Submitted to: Global Change Biology
Publication Type: Peer Reviewed Journal
Publication Acceptance Date: 9/12/2019
Publication Date: 1/1/2020
Citation: Kattge, J., Bonisch, G., Diaz, S., Lavorel, S., Prentice, I.C., Leadley, P., Tautenhahn, S., Werner, G., Gillison, A., Wirth, C., Gleason, S.M., Blumenthal, D.M. 2020. TRY plant trait database - enhanced coverage and open access. Global Change Biology. 26:119-188. https://doi.org/10.1111/gcb.14904.
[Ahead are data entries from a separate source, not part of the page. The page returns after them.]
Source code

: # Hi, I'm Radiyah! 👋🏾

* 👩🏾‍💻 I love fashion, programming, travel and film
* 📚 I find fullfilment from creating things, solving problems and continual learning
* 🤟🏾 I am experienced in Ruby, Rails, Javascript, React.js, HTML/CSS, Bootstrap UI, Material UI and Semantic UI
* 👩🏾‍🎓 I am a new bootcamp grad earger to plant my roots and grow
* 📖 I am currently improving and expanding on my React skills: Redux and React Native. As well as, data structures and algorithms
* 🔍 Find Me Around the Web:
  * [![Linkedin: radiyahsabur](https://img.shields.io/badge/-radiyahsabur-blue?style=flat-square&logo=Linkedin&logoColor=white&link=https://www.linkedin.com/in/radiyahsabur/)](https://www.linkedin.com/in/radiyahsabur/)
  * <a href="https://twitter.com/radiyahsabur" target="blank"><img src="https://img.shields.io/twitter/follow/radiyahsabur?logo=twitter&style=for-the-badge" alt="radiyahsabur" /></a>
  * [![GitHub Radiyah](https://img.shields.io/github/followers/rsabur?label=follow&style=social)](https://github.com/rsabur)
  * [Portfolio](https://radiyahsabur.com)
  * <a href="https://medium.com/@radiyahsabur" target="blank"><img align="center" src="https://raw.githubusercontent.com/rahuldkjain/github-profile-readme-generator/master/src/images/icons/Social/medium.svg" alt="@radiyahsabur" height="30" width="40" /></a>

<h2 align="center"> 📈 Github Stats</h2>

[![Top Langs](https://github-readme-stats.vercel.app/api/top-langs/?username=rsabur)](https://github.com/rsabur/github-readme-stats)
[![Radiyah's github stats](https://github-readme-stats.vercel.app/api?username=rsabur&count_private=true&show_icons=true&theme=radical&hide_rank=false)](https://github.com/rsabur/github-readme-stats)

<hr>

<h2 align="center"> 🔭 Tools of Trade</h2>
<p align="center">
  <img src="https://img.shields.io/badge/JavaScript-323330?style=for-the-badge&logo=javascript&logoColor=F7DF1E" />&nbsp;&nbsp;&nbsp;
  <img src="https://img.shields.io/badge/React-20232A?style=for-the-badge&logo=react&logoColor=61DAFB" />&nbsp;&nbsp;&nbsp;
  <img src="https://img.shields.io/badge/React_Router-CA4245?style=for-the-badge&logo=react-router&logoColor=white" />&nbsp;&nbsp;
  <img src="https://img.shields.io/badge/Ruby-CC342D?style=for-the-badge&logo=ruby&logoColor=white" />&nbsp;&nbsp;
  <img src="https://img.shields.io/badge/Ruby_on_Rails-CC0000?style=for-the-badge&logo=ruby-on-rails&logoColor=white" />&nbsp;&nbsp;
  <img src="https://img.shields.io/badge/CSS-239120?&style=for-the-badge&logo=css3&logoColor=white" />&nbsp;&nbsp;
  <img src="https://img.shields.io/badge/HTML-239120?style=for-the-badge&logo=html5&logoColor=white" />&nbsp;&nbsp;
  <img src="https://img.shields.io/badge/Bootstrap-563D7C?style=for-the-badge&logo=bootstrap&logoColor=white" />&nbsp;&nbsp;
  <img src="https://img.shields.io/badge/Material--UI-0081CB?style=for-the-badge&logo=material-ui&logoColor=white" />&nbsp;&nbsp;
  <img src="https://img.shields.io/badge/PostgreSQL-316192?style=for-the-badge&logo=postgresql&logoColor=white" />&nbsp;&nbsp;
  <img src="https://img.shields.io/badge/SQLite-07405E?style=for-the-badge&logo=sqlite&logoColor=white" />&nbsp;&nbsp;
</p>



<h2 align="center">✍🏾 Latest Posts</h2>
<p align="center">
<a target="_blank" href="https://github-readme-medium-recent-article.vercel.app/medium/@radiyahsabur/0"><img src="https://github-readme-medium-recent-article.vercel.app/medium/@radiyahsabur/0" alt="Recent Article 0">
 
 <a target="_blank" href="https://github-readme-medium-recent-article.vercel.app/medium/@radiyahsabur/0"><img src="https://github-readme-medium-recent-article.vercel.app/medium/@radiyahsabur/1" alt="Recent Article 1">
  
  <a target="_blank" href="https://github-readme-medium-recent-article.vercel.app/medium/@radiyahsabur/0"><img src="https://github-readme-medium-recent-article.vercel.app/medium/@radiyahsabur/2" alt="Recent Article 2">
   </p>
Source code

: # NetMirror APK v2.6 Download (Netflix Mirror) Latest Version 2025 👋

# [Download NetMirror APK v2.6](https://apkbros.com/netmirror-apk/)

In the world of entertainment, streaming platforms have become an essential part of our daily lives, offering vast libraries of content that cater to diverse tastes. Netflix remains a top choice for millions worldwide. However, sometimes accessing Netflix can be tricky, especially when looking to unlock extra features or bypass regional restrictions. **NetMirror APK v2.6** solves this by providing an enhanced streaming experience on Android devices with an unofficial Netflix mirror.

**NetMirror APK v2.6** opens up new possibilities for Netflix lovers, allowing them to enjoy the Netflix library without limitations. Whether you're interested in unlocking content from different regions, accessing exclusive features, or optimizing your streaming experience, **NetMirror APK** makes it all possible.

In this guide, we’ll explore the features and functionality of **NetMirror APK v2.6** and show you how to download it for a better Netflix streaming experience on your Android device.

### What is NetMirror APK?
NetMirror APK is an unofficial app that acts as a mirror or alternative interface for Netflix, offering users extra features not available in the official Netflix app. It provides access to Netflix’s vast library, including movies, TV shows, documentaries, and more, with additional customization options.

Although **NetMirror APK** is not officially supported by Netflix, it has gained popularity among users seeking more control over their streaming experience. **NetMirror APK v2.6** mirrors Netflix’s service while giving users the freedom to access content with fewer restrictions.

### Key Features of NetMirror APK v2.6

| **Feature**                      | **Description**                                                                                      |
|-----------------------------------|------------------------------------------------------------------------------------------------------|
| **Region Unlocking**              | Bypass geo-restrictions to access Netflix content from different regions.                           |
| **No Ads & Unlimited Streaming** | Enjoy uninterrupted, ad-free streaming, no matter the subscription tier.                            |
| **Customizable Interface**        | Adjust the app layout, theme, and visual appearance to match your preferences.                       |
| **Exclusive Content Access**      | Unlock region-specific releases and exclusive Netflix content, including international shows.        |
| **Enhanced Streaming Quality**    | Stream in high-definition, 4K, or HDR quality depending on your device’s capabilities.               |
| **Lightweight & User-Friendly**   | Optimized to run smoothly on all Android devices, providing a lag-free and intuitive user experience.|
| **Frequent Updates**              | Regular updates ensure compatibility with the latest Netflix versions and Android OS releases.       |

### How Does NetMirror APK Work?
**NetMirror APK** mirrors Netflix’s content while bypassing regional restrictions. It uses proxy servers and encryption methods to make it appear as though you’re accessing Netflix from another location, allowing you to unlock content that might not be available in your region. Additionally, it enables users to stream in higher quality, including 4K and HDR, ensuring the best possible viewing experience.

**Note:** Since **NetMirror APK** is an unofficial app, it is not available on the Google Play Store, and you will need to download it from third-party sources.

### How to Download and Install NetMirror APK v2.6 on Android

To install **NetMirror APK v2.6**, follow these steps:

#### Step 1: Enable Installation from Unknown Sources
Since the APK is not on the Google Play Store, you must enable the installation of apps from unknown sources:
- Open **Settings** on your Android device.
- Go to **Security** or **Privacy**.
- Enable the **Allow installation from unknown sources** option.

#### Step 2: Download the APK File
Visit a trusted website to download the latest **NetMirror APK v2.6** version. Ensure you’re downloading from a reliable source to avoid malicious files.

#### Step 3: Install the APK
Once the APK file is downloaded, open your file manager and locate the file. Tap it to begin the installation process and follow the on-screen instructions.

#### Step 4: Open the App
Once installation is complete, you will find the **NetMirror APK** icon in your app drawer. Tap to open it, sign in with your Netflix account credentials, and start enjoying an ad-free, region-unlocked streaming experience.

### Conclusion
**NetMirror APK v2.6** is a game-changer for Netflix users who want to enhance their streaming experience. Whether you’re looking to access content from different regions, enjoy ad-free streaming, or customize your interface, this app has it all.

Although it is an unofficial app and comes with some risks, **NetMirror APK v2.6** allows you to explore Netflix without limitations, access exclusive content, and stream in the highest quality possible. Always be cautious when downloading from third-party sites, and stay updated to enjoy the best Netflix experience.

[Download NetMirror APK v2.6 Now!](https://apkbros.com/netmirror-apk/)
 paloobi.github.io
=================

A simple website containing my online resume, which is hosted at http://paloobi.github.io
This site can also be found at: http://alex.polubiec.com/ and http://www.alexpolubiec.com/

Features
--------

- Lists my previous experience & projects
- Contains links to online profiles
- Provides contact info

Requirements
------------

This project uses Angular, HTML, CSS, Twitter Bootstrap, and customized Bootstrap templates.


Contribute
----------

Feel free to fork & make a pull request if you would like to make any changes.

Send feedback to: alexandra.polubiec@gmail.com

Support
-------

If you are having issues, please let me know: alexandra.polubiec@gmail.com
DOI: https://doi.org/10.1111/gcb.14904

Interpretive Summary: Plant trait data underlies a wide range of research, including evolutionary biology, community and functional ecology, biodiversity conservation, ecosystem and landscape management, restoration, and biogeography and earth system modeling. The TRY database of plant traits provides unprecedented data coverage, open access to data, and is the primary plant trait database used by the research community worldwide. This article describes the extent of the trait data compiled in TRY and analyzes patterns of data coverage and representativeness. While the database includes nearly complete species coverage of some categorical traits, coverage is much lower for continuous traits characterized by intraspecific variation and trait-environmental relationships. Promising next steps include machine learning for trait prediction and coordinated approaches to data mobilization and in-situ trait measurements.

Technical Abstract: Plant traits – the morphological, anatomical, physiological, biochemical and phenological characteristics of plants – determine how plants respond to environmental factors, affect other trophic levels, and influence ecosystems properties and the derived benefits and detriments to people. Plant trait data thus represent the essential basis for a vast area of research spanning from evolutionary biology, community and functional ecology, to biodiversity conservation, ecosystem and landscape management, restoration, and biogeography and earth system modeling. Since its foundation in 2007, the TRY database of plant traits has grown continuously. It now provides unprecedented data coverage under an open access data policy and is the main plant trait database used by the research community worldwide. Increasingly the TRY database also supports new frontiers of trait-based plant research, including the identification of data gaps and the subsequent mobilization or measurement of new data. To support this development, in this article we evaluate the extent of the trait data compiled in TRY and analyse emerging patterns of data coverage and representativeness. Best species coverage is achieved for categorical traits. For example, we have achieved almost nearly complete global coverage of ‘plant growth form’. However, most traits relevant for ecology and vegetation modeling are characterized by intraspecific variation and trait-environmental relationships; therefore, for many purposes, these traits have to be measured on individual plants in their respective environment. Despite unprecedented data coverage, we observe a humbling lack of completeness and representativeness in many aspects. Due to the sheer amount of data in the TRY database, machine learning for trait prediction is promising - but does not add new data. We, therefore, conclude that reducing data gaps and biases in the TRY database requires a coordinated approach to data mobilization and in-situ trait measurements. This can only be achieved in collaboration with other initiatives.